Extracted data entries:

* * * * *

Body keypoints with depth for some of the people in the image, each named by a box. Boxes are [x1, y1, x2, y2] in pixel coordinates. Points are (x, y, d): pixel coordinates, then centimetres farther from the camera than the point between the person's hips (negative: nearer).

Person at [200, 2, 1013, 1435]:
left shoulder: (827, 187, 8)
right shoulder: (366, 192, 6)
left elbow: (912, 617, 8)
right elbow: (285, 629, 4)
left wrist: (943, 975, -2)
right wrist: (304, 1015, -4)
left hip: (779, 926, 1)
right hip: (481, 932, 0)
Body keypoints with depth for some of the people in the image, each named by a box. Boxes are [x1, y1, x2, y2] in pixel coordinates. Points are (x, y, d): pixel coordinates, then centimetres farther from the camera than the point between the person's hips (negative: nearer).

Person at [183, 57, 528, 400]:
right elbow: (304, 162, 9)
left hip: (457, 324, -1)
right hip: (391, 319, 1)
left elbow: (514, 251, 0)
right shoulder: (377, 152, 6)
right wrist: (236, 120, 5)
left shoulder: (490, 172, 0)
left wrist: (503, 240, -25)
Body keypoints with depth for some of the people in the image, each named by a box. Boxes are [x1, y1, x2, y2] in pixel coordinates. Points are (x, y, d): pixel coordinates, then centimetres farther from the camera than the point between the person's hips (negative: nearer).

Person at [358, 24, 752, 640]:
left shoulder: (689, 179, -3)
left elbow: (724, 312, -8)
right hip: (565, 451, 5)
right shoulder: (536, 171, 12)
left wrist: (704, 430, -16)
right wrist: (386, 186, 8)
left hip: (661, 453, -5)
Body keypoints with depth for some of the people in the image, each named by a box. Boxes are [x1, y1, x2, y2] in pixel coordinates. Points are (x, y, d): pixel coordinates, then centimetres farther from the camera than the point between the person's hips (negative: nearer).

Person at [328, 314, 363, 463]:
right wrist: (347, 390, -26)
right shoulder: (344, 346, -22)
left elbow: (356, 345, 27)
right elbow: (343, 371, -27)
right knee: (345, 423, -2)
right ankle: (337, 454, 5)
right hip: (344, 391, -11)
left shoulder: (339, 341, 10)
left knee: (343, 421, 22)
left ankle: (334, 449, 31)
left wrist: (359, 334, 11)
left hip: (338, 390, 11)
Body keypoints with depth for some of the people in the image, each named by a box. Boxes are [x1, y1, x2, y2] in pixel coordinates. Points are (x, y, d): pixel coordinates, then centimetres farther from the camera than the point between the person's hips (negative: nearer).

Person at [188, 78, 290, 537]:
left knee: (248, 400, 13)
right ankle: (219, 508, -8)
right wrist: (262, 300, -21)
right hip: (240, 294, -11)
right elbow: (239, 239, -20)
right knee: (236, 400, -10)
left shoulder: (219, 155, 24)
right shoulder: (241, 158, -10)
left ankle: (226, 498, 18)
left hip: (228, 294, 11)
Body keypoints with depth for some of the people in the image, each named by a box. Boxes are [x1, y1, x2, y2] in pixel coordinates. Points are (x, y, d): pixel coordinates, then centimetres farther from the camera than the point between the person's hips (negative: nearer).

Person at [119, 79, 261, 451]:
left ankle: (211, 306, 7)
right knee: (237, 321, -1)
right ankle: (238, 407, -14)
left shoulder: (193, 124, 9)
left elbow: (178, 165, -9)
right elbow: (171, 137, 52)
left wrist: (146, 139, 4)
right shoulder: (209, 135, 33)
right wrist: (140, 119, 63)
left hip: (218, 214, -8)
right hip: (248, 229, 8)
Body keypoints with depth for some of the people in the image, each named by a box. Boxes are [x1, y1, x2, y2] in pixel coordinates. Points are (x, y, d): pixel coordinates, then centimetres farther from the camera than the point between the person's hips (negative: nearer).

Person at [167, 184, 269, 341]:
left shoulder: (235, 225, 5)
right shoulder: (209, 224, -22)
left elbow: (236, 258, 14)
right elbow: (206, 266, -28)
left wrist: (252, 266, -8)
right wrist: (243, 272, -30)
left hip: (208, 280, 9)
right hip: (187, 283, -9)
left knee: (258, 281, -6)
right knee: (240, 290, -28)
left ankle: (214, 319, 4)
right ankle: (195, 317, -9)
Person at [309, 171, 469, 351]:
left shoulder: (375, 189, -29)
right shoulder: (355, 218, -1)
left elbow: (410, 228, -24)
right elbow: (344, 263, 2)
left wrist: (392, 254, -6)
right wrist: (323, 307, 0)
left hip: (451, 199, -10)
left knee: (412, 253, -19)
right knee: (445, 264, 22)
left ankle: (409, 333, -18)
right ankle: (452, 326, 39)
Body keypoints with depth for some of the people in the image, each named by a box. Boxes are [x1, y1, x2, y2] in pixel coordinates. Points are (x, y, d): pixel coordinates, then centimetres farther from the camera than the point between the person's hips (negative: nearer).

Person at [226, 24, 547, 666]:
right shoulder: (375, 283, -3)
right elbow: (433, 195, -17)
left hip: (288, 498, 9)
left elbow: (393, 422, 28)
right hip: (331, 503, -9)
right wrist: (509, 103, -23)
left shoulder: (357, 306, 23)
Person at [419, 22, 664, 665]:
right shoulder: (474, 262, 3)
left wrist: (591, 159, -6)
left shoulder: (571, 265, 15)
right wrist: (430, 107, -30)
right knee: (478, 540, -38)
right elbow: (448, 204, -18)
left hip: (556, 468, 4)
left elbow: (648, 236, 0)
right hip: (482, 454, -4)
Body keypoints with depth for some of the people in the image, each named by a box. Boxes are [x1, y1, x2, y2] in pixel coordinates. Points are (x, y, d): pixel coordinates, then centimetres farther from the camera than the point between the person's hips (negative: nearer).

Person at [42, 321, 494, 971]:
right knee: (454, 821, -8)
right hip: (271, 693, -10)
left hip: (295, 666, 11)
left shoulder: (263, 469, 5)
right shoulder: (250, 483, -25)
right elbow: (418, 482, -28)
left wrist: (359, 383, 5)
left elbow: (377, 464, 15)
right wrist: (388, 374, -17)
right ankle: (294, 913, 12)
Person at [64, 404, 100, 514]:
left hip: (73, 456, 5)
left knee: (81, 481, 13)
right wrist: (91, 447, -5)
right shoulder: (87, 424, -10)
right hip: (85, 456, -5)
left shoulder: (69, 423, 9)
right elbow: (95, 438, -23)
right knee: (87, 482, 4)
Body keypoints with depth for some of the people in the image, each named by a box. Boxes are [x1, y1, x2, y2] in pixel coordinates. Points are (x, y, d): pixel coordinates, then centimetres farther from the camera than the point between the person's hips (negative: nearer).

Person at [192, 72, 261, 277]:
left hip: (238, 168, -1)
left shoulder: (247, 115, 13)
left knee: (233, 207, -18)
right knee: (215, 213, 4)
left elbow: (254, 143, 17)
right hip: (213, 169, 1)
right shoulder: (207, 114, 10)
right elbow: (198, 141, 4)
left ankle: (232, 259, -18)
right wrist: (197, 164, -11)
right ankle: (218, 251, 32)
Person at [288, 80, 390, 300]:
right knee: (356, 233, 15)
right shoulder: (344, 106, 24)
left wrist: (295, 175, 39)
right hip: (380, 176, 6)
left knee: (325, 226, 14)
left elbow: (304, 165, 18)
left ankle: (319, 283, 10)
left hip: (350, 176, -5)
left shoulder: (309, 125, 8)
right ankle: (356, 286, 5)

* * * * *

• _Task instructions_: Retype the data shown above so that each line matches the original.

• _Your response_:
Body keypoints with depth for some of the people in the image, each named by a box. Boxes are [x1, y1, x2, y2] in pixel coordinates. Points are (x, y, d): pixel coordinates, then centimetres farther from the camera than the point between the person's hips (negative: nearer).

Person at [200, 2, 1013, 1435]:
left shoulder: (827, 187, 8)
right shoulder: (366, 192, 6)
left elbow: (912, 617, 8)
right elbow: (285, 629, 4)
left wrist: (943, 975, -2)
right wrist: (304, 1015, -4)
left hip: (779, 926, 1)
right hip: (481, 932, 0)
Body keypoints with depth for some of the people in the image, each named by a box. Boxes are [x1, y1, x2, y2] in pixel coordinates. Points are (x, y, d): pixel coordinates, then centimetres farther from the camera than the point between the person's hips (negative: nearer).

Person at [183, 57, 528, 400]:
right elbow: (304, 162, 9)
left hip: (457, 324, -1)
right hip: (391, 319, 1)
left elbow: (514, 251, 0)
right shoulder: (377, 152, 6)
right wrist: (236, 120, 5)
left shoulder: (490, 172, 0)
left wrist: (503, 240, -25)
Body keypoints with depth for some of the people in the image, each named by a box. Boxes are [x1, y1, x2, y2] in pixel coordinates. Points are (x, y, d): pixel coordinates, then centimetres farther from the camera than the point between the person's hips (negative: nearer).

Person at [358, 24, 752, 640]:
left shoulder: (689, 179, -3)
left elbow: (724, 312, -8)
right hip: (565, 451, 5)
right shoulder: (536, 171, 12)
left wrist: (704, 430, -16)
right wrist: (386, 186, 8)
left hip: (661, 453, -5)
Body keypoints with depth for some of the people in the image, each named by a box. Boxes are [x1, y1, x2, y2] in pixel coordinates. Points are (x, y, d): pixel coordinates, then centimetres farther from the camera than the point between the person's hips (negative: nearer).

Person at [328, 314, 363, 463]:
right wrist: (347, 390, -26)
right shoulder: (344, 346, -22)
left elbow: (356, 345, 27)
right elbow: (343, 371, -27)
right knee: (345, 423, -2)
right ankle: (337, 454, 5)
right hip: (344, 391, -11)
left shoulder: (339, 341, 10)
left knee: (343, 421, 22)
left ankle: (334, 449, 31)
left wrist: (359, 334, 11)
left hip: (338, 390, 11)
Body keypoints with depth for some of the people in the image, each named by a box. Boxes are [x1, y1, x2, y2] in pixel coordinates. Points are (x, y, d): pixel coordinates, then centimetres farther from the camera than the point between the person's hips (negative: nearer).

Person at [188, 78, 290, 537]:
left knee: (248, 400, 13)
right ankle: (219, 508, -8)
right wrist: (262, 300, -21)
right hip: (240, 294, -11)
right elbow: (239, 239, -20)
right knee: (236, 400, -10)
left shoulder: (219, 155, 24)
right shoulder: (241, 158, -10)
left ankle: (226, 498, 18)
left hip: (228, 294, 11)
Body keypoints with depth for some of the people in the image, each named by a box. Boxes are [x1, y1, x2, y2] in pixel coordinates. Points are (x, y, d): pixel coordinates, then centimetres farther from the camera than the point between the person's hips (negative: nearer).

Person at [119, 79, 261, 451]:
left ankle: (211, 306, 7)
right knee: (237, 321, -1)
right ankle: (238, 407, -14)
left shoulder: (193, 124, 9)
left elbow: (178, 165, -9)
right elbow: (171, 137, 52)
left wrist: (146, 139, 4)
right shoulder: (209, 135, 33)
right wrist: (140, 119, 63)
left hip: (218, 214, -8)
right hip: (248, 229, 8)
Body keypoints with depth for some of the people in the image, each named by a box. Boxes are [x1, y1, x2, y2] in pixel coordinates. Points are (x, y, d): pixel coordinates, then centimetres farther from the camera than the point between the person's hips (negative: nearer).

Person at [167, 184, 269, 341]:
left shoulder: (235, 225, 5)
right shoulder: (209, 224, -22)
left elbow: (236, 258, 14)
right elbow: (206, 266, -28)
left wrist: (252, 266, -8)
right wrist: (243, 272, -30)
left hip: (208, 280, 9)
right hip: (187, 283, -9)
left knee: (258, 281, -6)
right knee: (240, 290, -28)
left ankle: (214, 319, 4)
right ankle: (195, 317, -9)
Person at [309, 171, 469, 351]:
left shoulder: (375, 189, -29)
right shoulder: (355, 218, -1)
left elbow: (410, 228, -24)
right elbow: (344, 263, 2)
left wrist: (392, 254, -6)
right wrist: (323, 307, 0)
left hip: (451, 199, -10)
left knee: (412, 253, -19)
right knee: (445, 264, 22)
left ankle: (409, 333, -18)
right ankle: (452, 326, 39)
Body keypoints with depth for some of the people in the image, each named by a box. Boxes are [x1, y1, x2, y2] in pixel coordinates. Points are (x, y, d): pixel coordinates, then centimetres farther from the camera than the point between the person's hips (negative: nearer).

Person at [226, 24, 547, 666]:
right shoulder: (375, 283, -3)
right elbow: (433, 195, -17)
left hip: (288, 498, 9)
left elbow: (393, 422, 28)
right hip: (331, 503, -9)
right wrist: (509, 103, -23)
left shoulder: (357, 306, 23)
Person at [419, 22, 664, 665]:
right shoulder: (474, 262, 3)
left wrist: (591, 159, -6)
left shoulder: (571, 265, 15)
right wrist: (430, 107, -30)
right knee: (478, 540, -38)
right elbow: (448, 204, -18)
left hip: (556, 468, 4)
left elbow: (648, 236, 0)
right hip: (482, 454, -4)
Body keypoints with depth for some of the people in the image, each named by a box. Boxes are [x1, y1, x2, y2] in pixel coordinates. Points are (x, y, d): pixel coordinates, then centimetres farther from the camera than the point between the person's hips (negative: nearer).

Person at [42, 321, 494, 971]:
right knee: (454, 821, -8)
right hip: (271, 693, -10)
left hip: (295, 666, 11)
left shoulder: (263, 469, 5)
right shoulder: (250, 483, -25)
right elbow: (418, 482, -28)
left wrist: (359, 383, 5)
left elbow: (377, 464, 15)
right wrist: (388, 374, -17)
right ankle: (294, 913, 12)
Person at [64, 404, 100, 514]:
left hip: (73, 456, 5)
left knee: (81, 481, 13)
right wrist: (91, 447, -5)
right shoulder: (87, 424, -10)
right hip: (85, 456, -5)
left shoulder: (69, 423, 9)
right elbow: (95, 438, -23)
right knee: (87, 482, 4)
Body keypoints with depth for some of the people in the image, each named by a box. Boxes are [x1, y1, x2, y2] in pixel coordinates. Points are (x, y, d): pixel coordinates, then centimetres farther from the camera than the point between the person's hips (negative: nearer).

Person at [192, 72, 261, 277]:
left hip: (238, 168, -1)
left shoulder: (247, 115, 13)
left knee: (233, 207, -18)
right knee: (215, 213, 4)
left elbow: (254, 143, 17)
right hip: (213, 169, 1)
right shoulder: (207, 114, 10)
right elbow: (198, 141, 4)
left ankle: (232, 259, -18)
right wrist: (197, 164, -11)
right ankle: (218, 251, 32)
Person at [288, 80, 390, 300]:
right knee: (356, 233, 15)
right shoulder: (344, 106, 24)
left wrist: (295, 175, 39)
right hip: (380, 176, 6)
left knee: (325, 226, 14)
left elbow: (304, 165, 18)
left ankle: (319, 283, 10)
left hip: (350, 176, -5)
left shoulder: (309, 125, 8)
right ankle: (356, 286, 5)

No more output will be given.